Dataset entries
=== Section Start ===

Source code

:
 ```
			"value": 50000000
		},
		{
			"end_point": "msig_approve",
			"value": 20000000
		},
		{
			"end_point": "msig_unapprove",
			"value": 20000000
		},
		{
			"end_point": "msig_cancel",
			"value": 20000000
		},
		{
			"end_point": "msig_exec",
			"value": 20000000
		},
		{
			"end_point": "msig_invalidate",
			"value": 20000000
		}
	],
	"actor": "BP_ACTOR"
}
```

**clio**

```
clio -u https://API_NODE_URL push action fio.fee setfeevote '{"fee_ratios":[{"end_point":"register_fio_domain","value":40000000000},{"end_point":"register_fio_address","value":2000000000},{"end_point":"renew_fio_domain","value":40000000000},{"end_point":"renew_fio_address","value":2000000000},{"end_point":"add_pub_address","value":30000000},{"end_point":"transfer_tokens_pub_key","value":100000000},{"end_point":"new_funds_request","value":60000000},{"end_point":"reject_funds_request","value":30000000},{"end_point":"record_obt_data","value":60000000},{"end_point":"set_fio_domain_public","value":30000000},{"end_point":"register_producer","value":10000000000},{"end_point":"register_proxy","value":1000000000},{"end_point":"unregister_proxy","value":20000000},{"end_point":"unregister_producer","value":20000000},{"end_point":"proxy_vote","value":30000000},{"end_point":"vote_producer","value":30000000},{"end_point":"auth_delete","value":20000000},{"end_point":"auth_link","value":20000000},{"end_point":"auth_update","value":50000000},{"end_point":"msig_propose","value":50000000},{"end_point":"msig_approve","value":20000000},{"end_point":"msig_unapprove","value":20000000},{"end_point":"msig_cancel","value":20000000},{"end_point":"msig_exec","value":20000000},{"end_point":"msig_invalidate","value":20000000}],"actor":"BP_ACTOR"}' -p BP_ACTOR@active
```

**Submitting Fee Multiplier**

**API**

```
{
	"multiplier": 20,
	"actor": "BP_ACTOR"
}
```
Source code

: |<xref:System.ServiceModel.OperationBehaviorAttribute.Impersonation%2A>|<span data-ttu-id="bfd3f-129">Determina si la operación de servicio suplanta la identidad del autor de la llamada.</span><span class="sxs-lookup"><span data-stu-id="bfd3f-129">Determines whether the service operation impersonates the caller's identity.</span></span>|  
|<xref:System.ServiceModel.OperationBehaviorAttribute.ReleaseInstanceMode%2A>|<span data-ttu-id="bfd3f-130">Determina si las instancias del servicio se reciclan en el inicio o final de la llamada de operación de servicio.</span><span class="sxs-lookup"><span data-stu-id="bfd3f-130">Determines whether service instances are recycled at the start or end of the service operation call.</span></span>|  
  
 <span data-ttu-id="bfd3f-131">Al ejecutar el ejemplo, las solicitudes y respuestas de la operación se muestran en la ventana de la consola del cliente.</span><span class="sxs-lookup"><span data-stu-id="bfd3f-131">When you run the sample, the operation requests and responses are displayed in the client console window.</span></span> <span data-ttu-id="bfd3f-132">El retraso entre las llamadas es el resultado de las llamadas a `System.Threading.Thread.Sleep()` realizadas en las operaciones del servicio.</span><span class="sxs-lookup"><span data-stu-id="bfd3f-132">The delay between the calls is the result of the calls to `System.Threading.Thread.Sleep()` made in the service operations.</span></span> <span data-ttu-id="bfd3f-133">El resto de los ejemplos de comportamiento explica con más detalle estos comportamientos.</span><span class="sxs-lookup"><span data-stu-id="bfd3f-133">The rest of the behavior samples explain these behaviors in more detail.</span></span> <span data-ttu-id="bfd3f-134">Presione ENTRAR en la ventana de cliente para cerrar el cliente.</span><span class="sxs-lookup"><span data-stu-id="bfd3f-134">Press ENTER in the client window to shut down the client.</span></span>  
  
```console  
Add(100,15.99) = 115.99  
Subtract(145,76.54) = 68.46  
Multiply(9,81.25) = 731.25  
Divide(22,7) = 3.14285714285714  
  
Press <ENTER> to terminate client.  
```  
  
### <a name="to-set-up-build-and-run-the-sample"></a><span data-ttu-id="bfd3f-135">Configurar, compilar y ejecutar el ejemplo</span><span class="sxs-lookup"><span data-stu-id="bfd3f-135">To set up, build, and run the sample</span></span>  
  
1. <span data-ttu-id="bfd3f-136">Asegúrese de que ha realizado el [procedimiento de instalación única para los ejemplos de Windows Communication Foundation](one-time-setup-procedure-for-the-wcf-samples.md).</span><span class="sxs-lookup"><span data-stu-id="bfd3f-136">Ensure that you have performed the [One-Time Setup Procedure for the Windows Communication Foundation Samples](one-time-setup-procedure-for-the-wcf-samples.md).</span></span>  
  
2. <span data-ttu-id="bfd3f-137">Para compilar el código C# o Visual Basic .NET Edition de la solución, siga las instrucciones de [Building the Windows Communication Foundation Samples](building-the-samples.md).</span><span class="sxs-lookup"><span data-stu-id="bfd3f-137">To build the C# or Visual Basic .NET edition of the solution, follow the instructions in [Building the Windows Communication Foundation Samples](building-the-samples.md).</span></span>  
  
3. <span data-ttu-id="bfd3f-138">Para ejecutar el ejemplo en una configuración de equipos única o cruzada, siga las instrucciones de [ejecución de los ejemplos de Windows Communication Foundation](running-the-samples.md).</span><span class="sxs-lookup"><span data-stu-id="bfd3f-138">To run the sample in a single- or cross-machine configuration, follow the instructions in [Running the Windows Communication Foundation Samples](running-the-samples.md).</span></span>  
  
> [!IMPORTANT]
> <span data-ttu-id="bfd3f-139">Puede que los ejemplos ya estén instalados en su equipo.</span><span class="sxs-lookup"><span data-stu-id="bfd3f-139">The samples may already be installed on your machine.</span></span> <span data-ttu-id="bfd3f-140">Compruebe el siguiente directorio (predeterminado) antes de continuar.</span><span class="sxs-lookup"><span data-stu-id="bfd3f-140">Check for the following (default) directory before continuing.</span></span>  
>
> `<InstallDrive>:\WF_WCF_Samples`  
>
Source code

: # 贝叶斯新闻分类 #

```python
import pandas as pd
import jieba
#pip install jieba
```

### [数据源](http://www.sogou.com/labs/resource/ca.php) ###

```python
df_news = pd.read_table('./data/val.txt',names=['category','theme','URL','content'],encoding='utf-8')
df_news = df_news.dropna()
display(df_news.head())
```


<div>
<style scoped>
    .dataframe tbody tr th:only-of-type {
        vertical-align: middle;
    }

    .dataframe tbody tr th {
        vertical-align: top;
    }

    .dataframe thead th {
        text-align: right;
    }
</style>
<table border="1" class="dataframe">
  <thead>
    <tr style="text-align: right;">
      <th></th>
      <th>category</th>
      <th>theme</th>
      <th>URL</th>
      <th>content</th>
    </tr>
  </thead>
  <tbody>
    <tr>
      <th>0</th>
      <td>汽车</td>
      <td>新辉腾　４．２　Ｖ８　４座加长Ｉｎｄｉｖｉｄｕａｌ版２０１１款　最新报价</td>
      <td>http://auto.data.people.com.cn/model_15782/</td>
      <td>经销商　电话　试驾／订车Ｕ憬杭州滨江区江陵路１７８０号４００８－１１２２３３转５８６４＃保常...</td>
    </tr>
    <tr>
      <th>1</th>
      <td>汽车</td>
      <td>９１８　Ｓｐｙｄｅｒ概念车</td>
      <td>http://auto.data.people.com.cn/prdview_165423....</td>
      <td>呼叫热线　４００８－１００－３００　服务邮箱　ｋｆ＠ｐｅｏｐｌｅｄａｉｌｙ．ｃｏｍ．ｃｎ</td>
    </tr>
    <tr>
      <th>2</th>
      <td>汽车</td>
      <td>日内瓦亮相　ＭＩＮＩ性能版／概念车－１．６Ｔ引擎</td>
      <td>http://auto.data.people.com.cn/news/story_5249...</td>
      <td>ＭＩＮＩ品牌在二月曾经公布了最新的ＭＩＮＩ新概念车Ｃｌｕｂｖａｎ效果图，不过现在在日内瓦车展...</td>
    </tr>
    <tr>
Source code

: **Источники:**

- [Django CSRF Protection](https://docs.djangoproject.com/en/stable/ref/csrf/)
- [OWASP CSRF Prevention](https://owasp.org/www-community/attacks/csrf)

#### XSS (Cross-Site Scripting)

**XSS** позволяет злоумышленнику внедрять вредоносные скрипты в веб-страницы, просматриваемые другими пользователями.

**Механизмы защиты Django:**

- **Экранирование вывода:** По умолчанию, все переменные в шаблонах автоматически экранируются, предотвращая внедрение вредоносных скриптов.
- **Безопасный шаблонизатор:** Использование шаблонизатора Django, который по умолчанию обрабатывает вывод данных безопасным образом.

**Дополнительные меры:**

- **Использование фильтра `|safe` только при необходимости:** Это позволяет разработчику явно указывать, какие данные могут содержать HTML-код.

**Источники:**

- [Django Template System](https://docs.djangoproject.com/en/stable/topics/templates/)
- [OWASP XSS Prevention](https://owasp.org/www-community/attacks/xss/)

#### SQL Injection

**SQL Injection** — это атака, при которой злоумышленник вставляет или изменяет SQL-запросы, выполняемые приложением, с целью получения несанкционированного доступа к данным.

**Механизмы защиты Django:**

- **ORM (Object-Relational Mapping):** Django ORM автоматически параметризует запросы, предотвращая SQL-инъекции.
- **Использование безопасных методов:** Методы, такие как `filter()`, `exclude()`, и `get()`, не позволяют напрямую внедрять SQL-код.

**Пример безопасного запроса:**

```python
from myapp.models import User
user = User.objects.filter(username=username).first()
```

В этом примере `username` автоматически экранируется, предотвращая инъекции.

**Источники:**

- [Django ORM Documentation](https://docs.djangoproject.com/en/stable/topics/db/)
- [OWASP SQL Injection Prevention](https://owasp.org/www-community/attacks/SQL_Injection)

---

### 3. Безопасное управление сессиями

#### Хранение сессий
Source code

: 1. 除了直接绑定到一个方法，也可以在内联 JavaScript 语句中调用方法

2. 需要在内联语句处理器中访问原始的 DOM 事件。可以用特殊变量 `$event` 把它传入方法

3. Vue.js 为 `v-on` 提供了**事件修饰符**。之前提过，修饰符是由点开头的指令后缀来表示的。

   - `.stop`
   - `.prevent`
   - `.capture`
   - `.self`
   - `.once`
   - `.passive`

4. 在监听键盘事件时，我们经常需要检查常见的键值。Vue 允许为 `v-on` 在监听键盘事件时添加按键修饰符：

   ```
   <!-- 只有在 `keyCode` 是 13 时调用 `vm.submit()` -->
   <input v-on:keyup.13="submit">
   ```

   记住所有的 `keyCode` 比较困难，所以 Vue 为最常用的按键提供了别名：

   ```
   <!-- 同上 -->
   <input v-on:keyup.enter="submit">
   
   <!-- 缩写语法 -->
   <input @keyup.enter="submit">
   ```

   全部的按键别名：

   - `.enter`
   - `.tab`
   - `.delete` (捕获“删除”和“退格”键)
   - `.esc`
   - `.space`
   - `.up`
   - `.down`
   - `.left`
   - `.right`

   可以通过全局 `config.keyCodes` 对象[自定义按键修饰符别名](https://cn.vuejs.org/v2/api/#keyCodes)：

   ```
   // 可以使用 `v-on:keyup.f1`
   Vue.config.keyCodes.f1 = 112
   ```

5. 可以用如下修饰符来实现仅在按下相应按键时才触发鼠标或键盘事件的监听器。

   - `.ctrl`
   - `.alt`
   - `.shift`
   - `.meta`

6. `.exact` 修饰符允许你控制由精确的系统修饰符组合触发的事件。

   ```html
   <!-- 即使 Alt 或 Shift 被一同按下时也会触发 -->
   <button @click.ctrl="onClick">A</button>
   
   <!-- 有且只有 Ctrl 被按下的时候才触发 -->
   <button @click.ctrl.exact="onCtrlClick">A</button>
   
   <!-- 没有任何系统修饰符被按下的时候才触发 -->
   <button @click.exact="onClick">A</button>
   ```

=== Section End ===

■ **EXERCISE BRIEF**:
In the entries above, find the line with "<td>ＭＩＮＩ品牌在二月曾" and the line with "- [OWASP CSRF", then restate word for word both of them and every line between, with nothing more.

■ **SOLUTION FOR THIS PROBLEM**:
      <td>ＭＩＮＩ品牌在二月曾经公布了最新的ＭＩＮＩ新概念车Ｃｌｕｂｖａｎ效果图，不过现在在日内瓦车展...</td>
    </tr>
    <tr>
Source code

: **Источники:**

- [Django CSRF Protection](https://docs.djangoproject.com/en/stable/ref/csrf/)
- [OWASP CSRF Prevention](https://owasp.org/www-community/attacks/csrf)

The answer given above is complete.